▶ **Dataset entries**
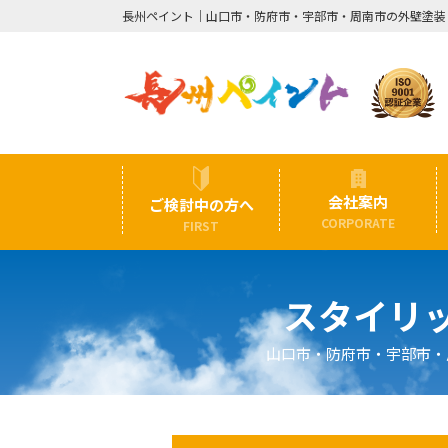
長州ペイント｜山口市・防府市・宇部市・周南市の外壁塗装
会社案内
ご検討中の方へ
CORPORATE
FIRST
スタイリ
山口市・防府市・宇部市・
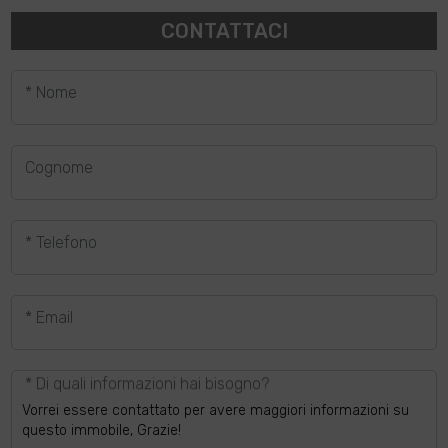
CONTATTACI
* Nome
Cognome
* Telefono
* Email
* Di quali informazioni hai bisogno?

▶ **Assignment**
Copy every line of text in the material above without changing a character, and leave the pictures out.

▶ **Response to this exercise**
長州ペイント｜山口市・防府市・宇部市・周南市の外壁塗装
会社案内
ご検討中の方へ
CORPORATE
FIRST
スタイリ
山口市・防府市・宇部市・
CONTATTACI
* Nome
Cognome
* Telefono
* Email
* Di quali informazioni hai bisogno?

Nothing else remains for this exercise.